Your task is to repeat the entries exactly. Leave the pictures out.

• • • • •

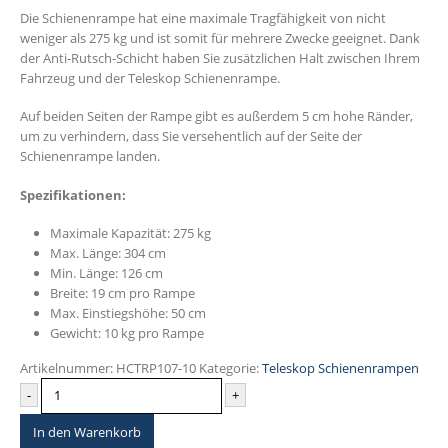
war:
ist:
Die Schienenrampe hat eine maximale Tragfähigkeit von nicht
€354.95
€319.49.
weniger als 275 kg und ist somit für mehrere Zwecke geeignet. Dank
der Anti-Rutsch-Schicht haben Sie zusätzlichen Halt zwischen Ihrem
Fahrzeug und der Teleskop Schienenrampe.
Auf beiden Seiten der Rampe gibt es außerdem 5 cm hohe Ränder,
um zu verhindern, dass Sie versehentlich auf der Seite der
Schienenrampe landen.
Spezifikationen:
Maximale Kapazität: 275 kg
Max. Länge: 304 cm
Min. Länge: 126 cm
Breite: 19 cm pro Rampe
Max. Einstiegshöhe: 50 cm
Gewicht: 10 kg pro Rampe
Artikelnummer:
HCTRP107-10
Kategorie:
Teleskop Schienenrampen
-
+
In den Warenkorb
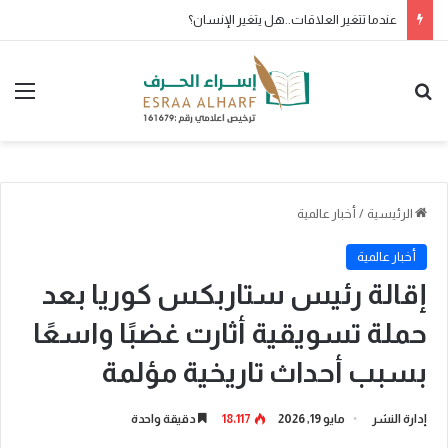
عندما تتغير العلاقات..هل يتغير الإنسان؟
بحث عن
الق
الرئيسية
/
أخبار عالمية
أخبار عالمية
إقالة رئيس ستاربكس كوريا بعد
حملة تسويقية أثارت غضبًا واسعًا
بسبب أحداث تاريخية مؤلمة
إدارة النشر
مايو 19, 2026
18٬117
دقيقة واحدة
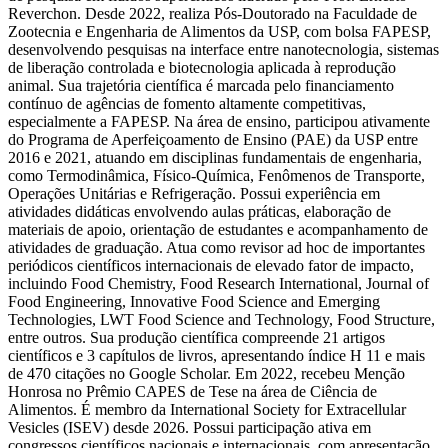
Reverchon. Desde 2022, realiza Pós-Doutorado na Faculdade de
Zootecnia e Engenharia de Alimentos da USP, com bolsa FAPESP,
desenvolvendo pesquisas na interface entre nanotecnologia, sistemas
de liberação controlada e biotecnologia aplicada à reprodução
animal. Sua trajetória científica é marcada pelo financiamento
contínuo de agências de fomento altamente competitivas,
especialmente a FAPESP. Na área de ensino, participou ativamente
do Programa de Aperfeiçoamento de Ensino (PAE) da USP entre
2016 e 2021, atuando em disciplinas fundamentais de engenharia,
como Termodinâmica, Físico-Química, Fenômenos de Transporte,
Operações Unitárias e Refrigeração. Possui experiência em
atividades didáticas envolvendo aulas práticas, elaboração de
materiais de apoio, orientação de estudantes e acompanhamento de
atividades de graduação. Atua como revisor ad hoc de importantes
periódicos científicos internacionais de elevado fator de impacto,
incluindo Food Chemistry, Food Research International, Journal of
Food Engineering, Innovative Food Science and Emerging
Technologies, LWT Food Science and Technology, Food Structure,
entre outros. Sua produção científica compreende 21 artigos
científicos e 3 capítulos de livros, apresentando índice H 11 e mais
de 470 citações no Google Scholar. Em 2022, recebeu Menção
Honrosa no Prêmio CAPES de Tese na área de Ciência de
Alimentos. É membro da International Society for Extracellular
Vesicles (ISEV) desde 2026. Possui participação ativa em
congressos científicos nacionais e internacionais, com apresentação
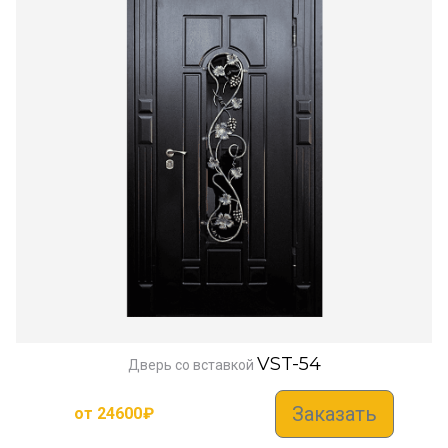
VST-54
Дверь со вставкой
Заказать
от
24600
₽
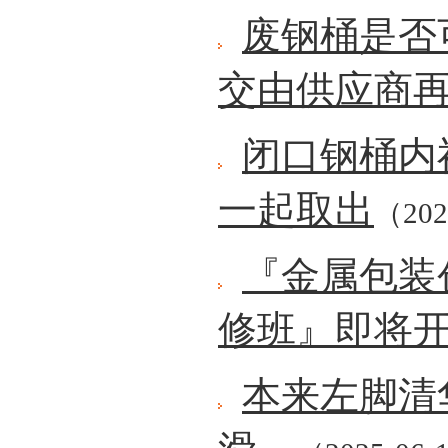
废钢桶是否
交由供应商
闭口钢桶内
一起取出
（202
『金属包装
修班』即将
本来左脚清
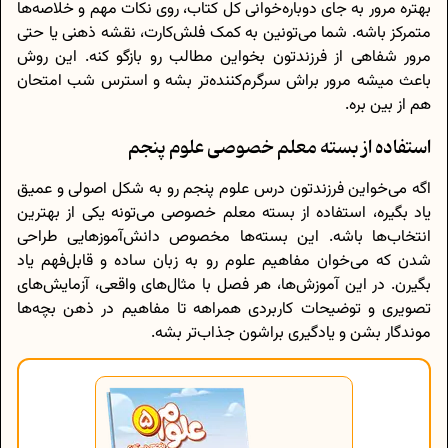
بهتره مرور به جای دوباره‌خوانی کل کتاب، روی نکات مهم و خلاصه‌ها
متمرکز باشه. شما می‌تونین به کمک فلش‌کارت، نقشه ذهنی یا حتی
مرور شفاهی از فرزندتون بخواین مطالب رو بازگو کنه. این روش
باعث میشه مرور براش سرگرم‌کننده‌تر بشه و استرس شب امتحان
هم از بین بره.
استفاده از بسته معلم خصوصی علوم پنجم
اگه می‌خواین فرزندتون درس علوم پنجم رو به شکل اصولی و عمیق
یاد بگیره، استفاده از بسته معلم خصوصی می‌تونه یکی از بهترین
انتخاب‌ها باشه. این بسته‌ها مخصوص دانش‌آموزهایی طراحی
شدن که می‌خوان مفاهیم علوم رو به زبان ساده و قابل‌فهم یاد
بگیرن. در این آموزش‌ها، هر فصل با مثال‌های واقعی، آزمایش‌های
تصویری و توضیحات کاربردی همراهه تا مفاهیم در ذهن بچه‌ها
موندگار بشن و یادگیری براشون جذاب‌تر بشه.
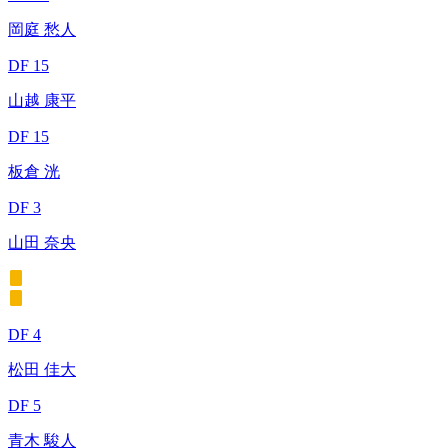
岡庭 愁人
DF 15
山越 康平
DF 15
板倉 洸
DF 3
山田 奈央
DF 4
松田 佳大
DF 5
青木 駿人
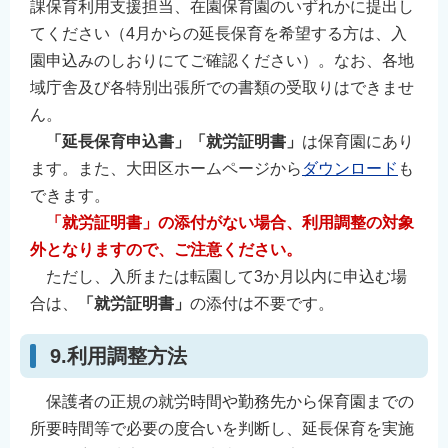
課保育利用支援担当、在園保育園のいずれかに提出し
てください（4月からの延長保育を希望する方は、入
園申込みのしおりにてご確認ください）。なお、各地
域庁舎及び各特別出張所での書類の受取りはできませ
ん。
「延長保育申込書」「就労証明書」
は保育園にあり
ます。また、大田区ホームページから
ダウンロード
も
できます。
「就労証明書」の添付がない場合、利用調整の対象
外となりますので、ご注意ください。
ただし、入所または転園して3か月以内に申込む場
合は、
「就労証明書」
の添付は不要です。
9.利用調整方法
保護者の正規の就労時間や勤務先から保育園までの
所要時間等で必要の度合いを判断し、延長保育を実施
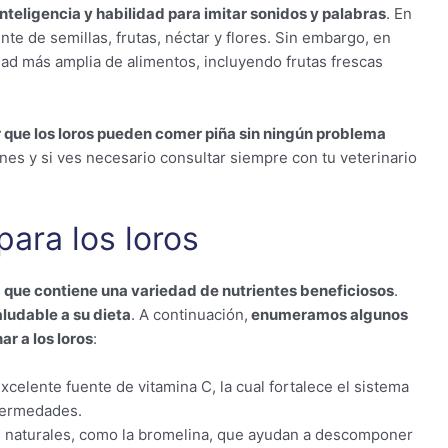
nteligencia y habilidad para imitar sonidos y palabras
. En
te de semillas, frutas, néctar y flores. Sin embargo, en
edad más amplia de alimentos, incluyendo frutas frescas
que los loros pueden comer piña sin ningún problema
es y si ves necesario consultar siempre con tu veterinario
para los loros
sa que contiene una variedad de nutrientes beneficiosos
.
aludable a su dieta
. A continuación,
enumeramos algunos
ar a los loros
:
excelente fuente de vitamina C, la cual fortalece el sistema
nfermedades.
s naturales, como la bromelina, que ayudan a descomponer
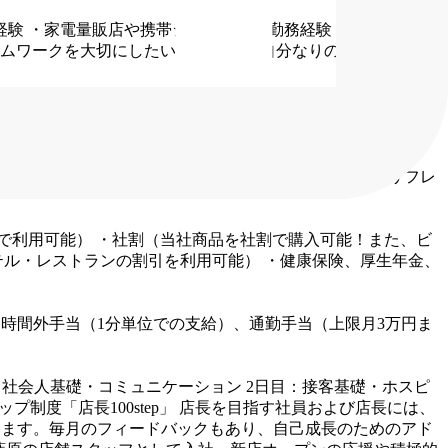
経験
・家電量販店や携帯ショップでの勤務経験
■人物像
・接
ムワークを大切にしたいと思う方
・自分なりの工夫ができる
決定します
残業：平均残業時間14時間（残業代1分単位で支
・慶弔休暇
・産前・産後休暇
・育児休暇
・介護休暇
・リフレ
店で利用可能）
・社割（当社商品を社割で購入可能！また、ビ
テル・レストランの割引を利用可能）
・健康保険、厚生年金、
時間外手当（1分単位での支給）、通勤手当（上限月3万円ま
：社会人基礎・コミュニケーション
2日目：接客基礎・ホスピ
プ制度「店長100step」
店長を目指す社員および店長には、
できます。毎月のフィードバックもあり、自己成長のためのアド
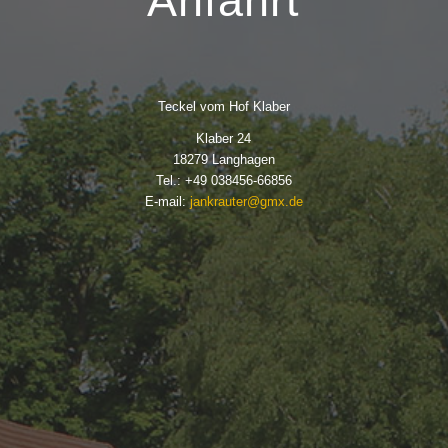
Anfahrt
Teckel vom Hof Klaber
Klaber 24
18279 Langhagen
Tel.: +49 038456-66856
E-mail:
jankrauter@gmx.de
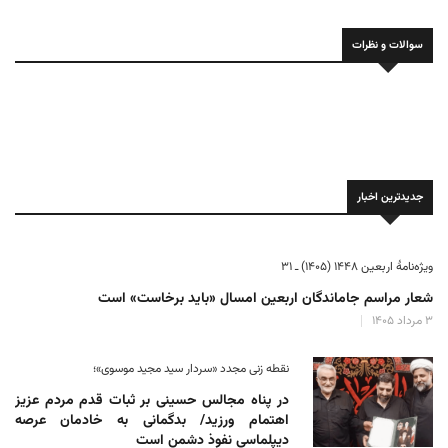
سوالات و نظرات
جدیدترین اخبار
ویژه‌نامهٔ اربعین ۱۴۴۸ (۱۴۰۵) ـ ۳۱
شعار مراسم جاماندگان اربعین امسال «باید برخاست» است
۳ مرداد ۱۴۰۵
نقطه زنی مجدد «سردار سید مجید موسوی»؛
در پناه مجالس حسینی بر ثبات‌ قدم مردم عزیز
اهتمام ورزید/ بدگمانی به خادمان عرصه
دیپلماسی نفوذ دشمن است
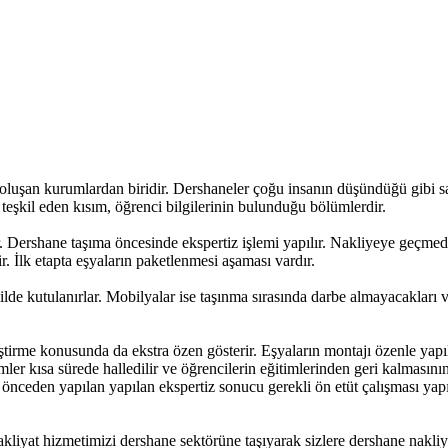
ı oluşan kurumlardan biridir. Dershaneler çoğu insanın düşündüğü gibi s
 teşkil eden kısım, öğrenci bilgilerinin bulunduğu bölümlerdir.
dır. Dershane taşıma öncesinde ekspertiz işlemi yapılır. Nakliyeye geçme
 İlk etapta eşyaların paketlenmesi aşaması vardır.
kilde kutulanırlar. Mobilyalar ise taşınma sırasında darbe almayacakları
rme konusunda da ekstra özen gösterir. Eşyaların montajı özenle yapılır. 
emler kısa sürede halledilir ve öğrencilerin eğitimlerinden geri kalmasını
rı önceden yapılan yapılan ekspertiz sonucu gerekli ön etüt çalışması ya
iyat hizmetimizi dershane sektörüne taşıyarak sizlere dershane nakliyat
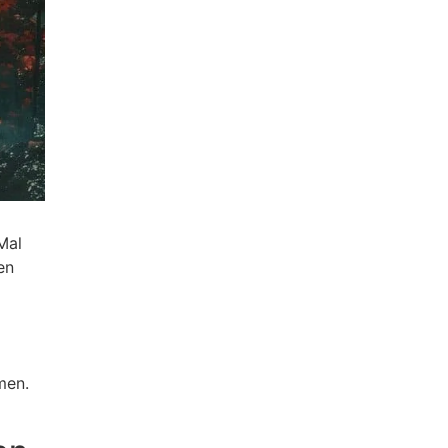
Mal
en
men.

• • • • •

> TASK RESULT:
war:
ist:
Die Schienenrampe hat eine maximale Tragfähigkeit von nicht
€354.95
€319.49.
weniger als 275 kg und ist somit für mehrere Zwecke geeignet. Dank
der Anti-Rutsch-Schicht haben Sie zusätzlichen Halt zwischen Ihrem
Fahrzeug und der Teleskop Schienenrampe.
Auf beiden Seiten der Rampe gibt es außerdem 5 cm hohe Ränder,
um zu verhindern, dass Sie versehentlich auf der Seite der
Schienenrampe landen.
Spezifikationen:
Maximale Kapazität: 275 kg
Max. Länge: 304 cm
Min. Länge: 126 cm
Breite: 19 cm pro Rampe
Max. Einstiegshöhe: 50 cm
Gewicht: 10 kg pro Rampe
Artikelnummer:
HCTRP107-10
Kategorie:
Teleskop Schienenrampen
-
+
In den Warenkorb
عندما تتغير العلاقات..هل يتغير الإنسان؟
بحث عن
الق
الرئيسية
/
أخبار عالمية
أخبار عالمية
إقالة رئيس ستاربكس كوريا بعد
حملة تسويقية أثارت غضبًا واسعًا
بسبب أحداث تاريخية مؤلمة
إدارة النشر
مايو 19, 2026
18٬117
دقيقة واحدة
Reverchon. Desde 2022, realiza Pós-Doutorado na Faculdade de
Zootecnia e Engenharia de Alimentos da USP, com bolsa FAPESP,
desenvolvendo pesquisas na interface entre nanotecnologia, sistemas
de liberação controlada e biotecnologia aplicada à reprodução
animal. Sua trajetória científica é marcada pelo financiamento
contínuo de agências de fomento altamente competitivas,
especialmente a FAPESP. Na área de ensino, participou ativamente
do Programa de Aperfeiçoamento de Ensino (PAE) da USP entre
2016 e 2021, atuando em disciplinas fundamentais de engenharia,
como Termodinâmica, Físico-Química, Fenômenos de Transporte,
Operações Unitárias e Refrigeração. Possui experiência em
atividades didáticas envolvendo aulas práticas, elaboração de
materiais de apoio, orientação de estudantes e acompanhamento de
atividades de graduação. Atua como revisor ad hoc de importantes
periódicos científicos internacionais de elevado fator de impacto,
incluindo Food Chemistry, Food Research International, Journal of
Food Engineering, Innovative Food Science and Emerging
Technologies, LWT Food Science and Technology, Food Structure,
entre outros. Sua produção científica compreende 21 artigos
científicos e 3 capítulos de livros, apresentando índice H 11 e mais
de 470 citações no Google Scholar. Em 2022, recebeu Menção
Honrosa no Prêmio CAPES de Tese na área de Ciência de
Alimentos. É membro da International Society for Extracellular
Vesicles (ISEV) desde 2026. Possui participação ativa em
congressos científicos nacionais e internacionais, com apresentação
VST-54
Дверь со вставкой
Заказать
от
24600
₽
废钢桶是否
交由供应商
闭口钢桶内
一起取出
（202
『金属包装
修班』即将
本来左脚清
بهتره مرور به جای دوباره‌خوانی کل کتاب، روی نکات مهم و خلاصه‌ها
متمرکز باشه. شما می‌تونین به کمک فلش‌کارت، نقشه ذهنی یا حتی
مرور شفاهی از فرزندتون بخواین مطالب رو بازگو کنه. این روش
باعث میشه مرور براش سرگرم‌کننده‌تر بشه و استرس شب امتحان
هم از بین بره.
استفاده از بسته معلم خصوصی علوم پنجم
اگه می‌خواین فرزندتون درس علوم پنجم رو به شکل اصولی و عمیق
یاد بگیره، استفاده از بسته معلم خصوصی می‌تونه یکی از بهترین
انتخاب‌ها باشه. این بسته‌ها مخصوص دانش‌آموزهایی طراحی
شدن که می‌خوان مفاهیم علوم رو به زبان ساده و قابل‌فهم یاد
بگیرن. در این آموزش‌ها، هر فصل با مثال‌های واقعی، آزمایش‌های
تصویری و توضیحات کاربردی همراهه تا مفاهیم در ذهن بچه‌ها
موندگار بشن و یادگیری براشون جذاب‌تر بشه.
岡庭 愁人
DF 15
山越 康平
DF 15
板倉 洸
DF 3
山田 奈央
DF 4
松田 佳大
DF 5
青木 駿人
課保育利用支援担当、在園保育園のいずれかに提出し
てください（4月からの延長保育を希望する方は、入
園申込みのしおりにてご確認ください）。なお、各地
域庁舎及び各特別出張所での書類の受取りはできませ
ん。
「延長保育申込書」「就労証明書」
は保育園にあり
ます。また、大田区ホームページから
ダウンロード
も
できます。
「就労証明書」の添付がない場合、利用調整の対象
外となりますので、ご注意ください。
ただし、入所または転園して3か月以内に申込む場
合は、
「就労証明書」
の添付は不要です。
9.利用調整方法
保護者の正規の就労時間や勤務先から保育園までの
所要時間等で必要の度合いを判断し、延長保育を実施
nteligencia y habilidad para imitar sonidos y palabras
. En
te de semillas, frutas, néctar y flores. Sin embargo, en
edad más amplia de alimentos, incluyendo frutas frescas
que los loros pueden comer piña sin ningún problema
es y si ves necesario consultar siempre con tu veterinario
para los loros
sa que contiene una variedad de nutrientes beneficiosos
.
aludable a su dieta
. A continuación,
enumeramos algunos
ar a los loros
:
excelente fuente de vitamina C, la cual fortalece el sistema
nfermedades.
s naturales, como la bromelina, que ayudan a descomponer
経験
・家電量販店や携帯ショップでの勤務経験
■人物像
・接
ムワークを大切にしたいと思う方
・自分なりの工夫ができる
決定します
残業：平均残業時間14時間（残業代1分単位で支
・慶弔休暇
・産前・産後休暇
・育児休暇
・介護休暇
・リフレ
店で利用可能）
・社割（当社商品を社割で購入可能！また、ビ
テル・レストランの割引を利用可能）
・健康保険、厚生年金、
時間外手当（1分単位での支給）、通勤手当（上限月3万円ま
：社会人基礎・コミュニケーション
2日目：接客基礎・ホスピ
プ制度「店長100step」
店長を目指す社員および店長には、
できます。毎月のフィードバックもあり、自己成長のためのアド
Anfahrt
Teckel vom Hof Klaber
Klaber 24
18279 Langhagen
Tel.: +49 038456-66856
E-mail:
jankrauter@gmx.de
سوالات و نظرات
جدیدترین اخبار
ویژه‌نامهٔ اربعین ۱۴۴۸ (۱۴۰۵) ـ ۳۱
شعار مراسم جاماندگان اربعین امسال «باید برخاست» است
۳ مرداد ۱۴۰۵
نقطه زنی مجدد «سردار سید مجید موسوی»؛
در پناه مجالس حسینی بر ثبات‌ قدم مردم عزیز
اهتمام ورزید/ بدگمانی به خادمان عرصه
دیپلماسی نفوذ دشمن است
ı oluşan kurumlardan biridir. Dershaneler çoğu insanın düşündüğü gibi s
 teşkil eden kısım, öğrenci bilgilerinin bulunduğu bölümlerdir.
dır. Dershane taşıma öncesinde ekspertiz işlemi yapılır. Nakliyeye geçme
 İlk etapta eşyaların paketlenmesi aşaması vardır.
kilde kutulanırlar. Mobilyalar ise taşınma sırasında darbe almayacakları
rme konusunda da ekstra özen gösterir. Eşyaların montajı özenle yapılır. 
emler kısa sürede halledilir ve öğrencilerin eğitimlerinden geri kalmasını
rı önceden yapılan yapılan ekspertiz sonucu gerekli ön etüt çalışması ya
iyat hizmetimizi dershane sektörüne taşıyarak sizlere dershane nakliyat
Mal
en
men.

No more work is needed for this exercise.